→ Texte à analyser
Je parlais d'une visite éclair sur WR Forum bien sûr; en IDF et Paris j'y suis resté 10 jours, et quel bonheur ! 

'L'harpiste' = Déformation de 'salut l'artiste', non ? (c'est que je
t'imagine bien en train de fêter tes 150 ans -Bibliothèque rose- en jouant de l'harpe).

Je suis d'accord avec toi, 'médiatisé(e)', dont je suis le coupable auteur, peut être compris d'au moins deux manières, et donc trop vague. Tout comme 'médiatique' à bien y réfléchir.


----------



## geve

Rassure-moi : je ne fais pas mon âge, hein ???  

Ben oui, c'est vrai aussi pour "médiatique"... Un adjectif seul risque d'être mal interprété. C'est pourquoi je crois qu'une formule "par voie..." ou "par ... interposé" est la meilleure solution (en tout cas pour l'instant !)


----------



## Gil

geve said:
			
		

> Je vote donc pour une solution comme "diplomatie par média interposés" ou "par voie médiatique" - "diplomatie médiatisée" ne me semble pas complètement clair non plus, ce pourrait être une diplomatie tout à fait classique, mais dont les média parlent beaucoup...



Malgré tes efforts (louables), je ne suis pas encore convaincu que les médias on quelque chose à voir avec "megaphone diplomacy".  
L'Express ne mentionne pas les mégaphones, mais ça ressemble à ça:


> Avec l'ancien négociateur iranien Hassan Rohani, se rappelle un autre diplomate, "il y avait au moins dialogue" au sein de l'Agence internationale de l'énergie atomique de Vienne.

→ Énoncé 1
Dans les enregistrements, recopiez à l'identique les lignes comprises entre celle qui contient "Follow every image" et celle qui contient "-0.047462, 0.998808, -0.805853]]", ces deux lignes incluses.

→ Les données

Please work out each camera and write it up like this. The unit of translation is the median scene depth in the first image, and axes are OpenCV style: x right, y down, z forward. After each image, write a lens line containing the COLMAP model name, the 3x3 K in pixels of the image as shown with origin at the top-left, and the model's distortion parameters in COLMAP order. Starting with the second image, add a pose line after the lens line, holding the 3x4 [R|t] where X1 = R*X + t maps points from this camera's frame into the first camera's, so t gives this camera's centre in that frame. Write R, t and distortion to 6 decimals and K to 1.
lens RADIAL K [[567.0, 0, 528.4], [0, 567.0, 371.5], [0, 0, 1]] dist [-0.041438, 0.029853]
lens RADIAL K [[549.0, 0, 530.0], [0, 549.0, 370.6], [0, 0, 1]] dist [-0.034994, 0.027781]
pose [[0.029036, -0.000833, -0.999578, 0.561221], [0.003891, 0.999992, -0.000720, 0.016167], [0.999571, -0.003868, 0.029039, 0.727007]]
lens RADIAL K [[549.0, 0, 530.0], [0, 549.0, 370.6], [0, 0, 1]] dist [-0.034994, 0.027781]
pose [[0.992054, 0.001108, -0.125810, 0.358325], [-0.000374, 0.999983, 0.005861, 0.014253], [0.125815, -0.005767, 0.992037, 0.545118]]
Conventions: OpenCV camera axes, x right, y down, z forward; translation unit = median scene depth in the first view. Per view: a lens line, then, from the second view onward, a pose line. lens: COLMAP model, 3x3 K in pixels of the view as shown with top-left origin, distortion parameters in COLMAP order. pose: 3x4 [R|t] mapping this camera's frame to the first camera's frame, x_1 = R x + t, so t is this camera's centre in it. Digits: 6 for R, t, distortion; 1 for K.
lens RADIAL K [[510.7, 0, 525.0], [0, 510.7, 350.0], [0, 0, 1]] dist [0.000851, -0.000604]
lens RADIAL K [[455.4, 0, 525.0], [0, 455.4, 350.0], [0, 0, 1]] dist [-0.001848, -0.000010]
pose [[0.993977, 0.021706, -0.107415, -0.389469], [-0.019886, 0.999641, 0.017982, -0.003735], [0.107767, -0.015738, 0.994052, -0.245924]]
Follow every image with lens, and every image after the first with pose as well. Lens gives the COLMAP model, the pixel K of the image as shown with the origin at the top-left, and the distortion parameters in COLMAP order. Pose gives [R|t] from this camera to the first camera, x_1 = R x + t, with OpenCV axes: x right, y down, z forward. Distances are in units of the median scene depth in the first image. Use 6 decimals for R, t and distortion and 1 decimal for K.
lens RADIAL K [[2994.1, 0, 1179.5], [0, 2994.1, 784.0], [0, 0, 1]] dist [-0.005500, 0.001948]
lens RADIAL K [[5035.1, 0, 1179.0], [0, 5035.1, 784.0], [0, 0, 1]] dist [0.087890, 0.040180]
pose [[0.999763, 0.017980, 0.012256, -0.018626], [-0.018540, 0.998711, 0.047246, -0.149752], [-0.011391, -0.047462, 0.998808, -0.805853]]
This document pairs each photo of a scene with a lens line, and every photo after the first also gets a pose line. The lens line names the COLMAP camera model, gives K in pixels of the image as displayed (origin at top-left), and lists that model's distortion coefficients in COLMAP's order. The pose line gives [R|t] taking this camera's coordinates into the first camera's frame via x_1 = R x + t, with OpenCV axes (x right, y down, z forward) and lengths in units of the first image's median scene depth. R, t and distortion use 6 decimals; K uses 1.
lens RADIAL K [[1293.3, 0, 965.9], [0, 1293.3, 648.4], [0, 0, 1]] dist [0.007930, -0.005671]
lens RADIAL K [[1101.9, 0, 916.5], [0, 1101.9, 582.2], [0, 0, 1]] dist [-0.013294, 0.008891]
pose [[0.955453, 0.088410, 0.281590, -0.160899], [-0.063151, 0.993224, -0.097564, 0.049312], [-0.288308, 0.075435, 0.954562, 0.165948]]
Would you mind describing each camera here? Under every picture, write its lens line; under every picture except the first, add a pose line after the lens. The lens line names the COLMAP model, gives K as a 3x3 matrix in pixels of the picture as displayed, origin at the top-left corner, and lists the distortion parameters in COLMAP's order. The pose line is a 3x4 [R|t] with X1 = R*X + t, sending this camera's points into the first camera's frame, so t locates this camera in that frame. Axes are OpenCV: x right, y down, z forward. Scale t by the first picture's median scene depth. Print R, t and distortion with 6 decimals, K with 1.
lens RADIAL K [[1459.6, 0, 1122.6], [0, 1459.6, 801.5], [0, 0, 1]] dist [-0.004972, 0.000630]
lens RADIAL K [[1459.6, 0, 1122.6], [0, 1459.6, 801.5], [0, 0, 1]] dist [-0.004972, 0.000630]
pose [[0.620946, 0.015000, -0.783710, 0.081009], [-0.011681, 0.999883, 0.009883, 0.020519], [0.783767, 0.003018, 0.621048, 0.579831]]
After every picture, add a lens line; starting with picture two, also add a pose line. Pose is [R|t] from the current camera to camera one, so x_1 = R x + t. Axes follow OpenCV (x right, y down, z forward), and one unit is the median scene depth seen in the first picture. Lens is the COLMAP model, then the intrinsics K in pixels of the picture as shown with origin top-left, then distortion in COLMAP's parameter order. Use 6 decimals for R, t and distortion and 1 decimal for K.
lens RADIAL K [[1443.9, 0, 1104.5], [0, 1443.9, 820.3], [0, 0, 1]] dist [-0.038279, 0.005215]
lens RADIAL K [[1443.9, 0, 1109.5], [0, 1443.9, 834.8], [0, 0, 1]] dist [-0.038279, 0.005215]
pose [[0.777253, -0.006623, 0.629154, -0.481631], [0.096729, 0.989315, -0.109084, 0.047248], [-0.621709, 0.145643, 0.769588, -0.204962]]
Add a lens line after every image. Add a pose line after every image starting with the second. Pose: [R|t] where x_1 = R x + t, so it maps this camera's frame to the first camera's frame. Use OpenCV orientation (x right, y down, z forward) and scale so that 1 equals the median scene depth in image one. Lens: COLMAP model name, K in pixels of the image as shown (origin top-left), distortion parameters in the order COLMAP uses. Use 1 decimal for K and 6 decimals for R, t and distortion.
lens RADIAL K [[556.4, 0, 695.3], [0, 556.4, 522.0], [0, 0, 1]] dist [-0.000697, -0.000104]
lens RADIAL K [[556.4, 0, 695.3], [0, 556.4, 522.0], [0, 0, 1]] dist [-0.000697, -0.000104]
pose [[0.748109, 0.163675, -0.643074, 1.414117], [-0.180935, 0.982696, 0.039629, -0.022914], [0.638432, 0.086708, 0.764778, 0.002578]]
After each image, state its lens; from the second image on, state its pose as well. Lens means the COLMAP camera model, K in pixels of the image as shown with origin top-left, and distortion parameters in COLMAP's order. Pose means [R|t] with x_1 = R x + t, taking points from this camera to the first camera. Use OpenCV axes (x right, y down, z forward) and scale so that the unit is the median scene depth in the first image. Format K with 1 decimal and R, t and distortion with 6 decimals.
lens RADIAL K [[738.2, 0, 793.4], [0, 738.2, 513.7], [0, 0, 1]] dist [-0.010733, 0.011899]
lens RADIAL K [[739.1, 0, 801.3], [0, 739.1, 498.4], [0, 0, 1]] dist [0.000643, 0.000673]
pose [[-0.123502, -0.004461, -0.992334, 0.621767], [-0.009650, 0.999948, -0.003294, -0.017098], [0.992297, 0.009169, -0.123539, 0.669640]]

→ Énoncé 2
Traduisez en anglais cette phrase du texte à analyser : « Un adjectif seul risque d'être mal interprété. »

→ Corrigé 1
Follow every image with lens, and every image after the first with pose as well. Lens gives the COLMAP model, the pixel K of the image as shown with the origin at the top-left, and the distortion parameters in COLMAP order. Pose gives [R|t] from this camera to the first camera, x_1 = R x + t, with OpenCV axes: x right, y down, z forward. Distances are in units of the median scene depth in the first image. Use 6 decimals for R, t and distortion and 1 decimal for K.
lens RADIAL K [[2994.1, 0, 1179.5], [0, 2994.1, 784.0], [0, 0, 1]] dist [-0.005500, 0.001948]
lens RADIAL K [[5035.1, 0, 1179.0], [0, 5035.1, 784.0], [0, 0, 1]] dist [0.087890, 0.040180]
pose [[0.999763, 0.017980, 0.012256, -0.018626], [-0.018540, 0.998711, 0.047246, -0.149752], [-0.011391, -0.047462, 0.998808, -0.805853]]

→ Corrigé 2
An adjective on its own is likely to be misinterpreted.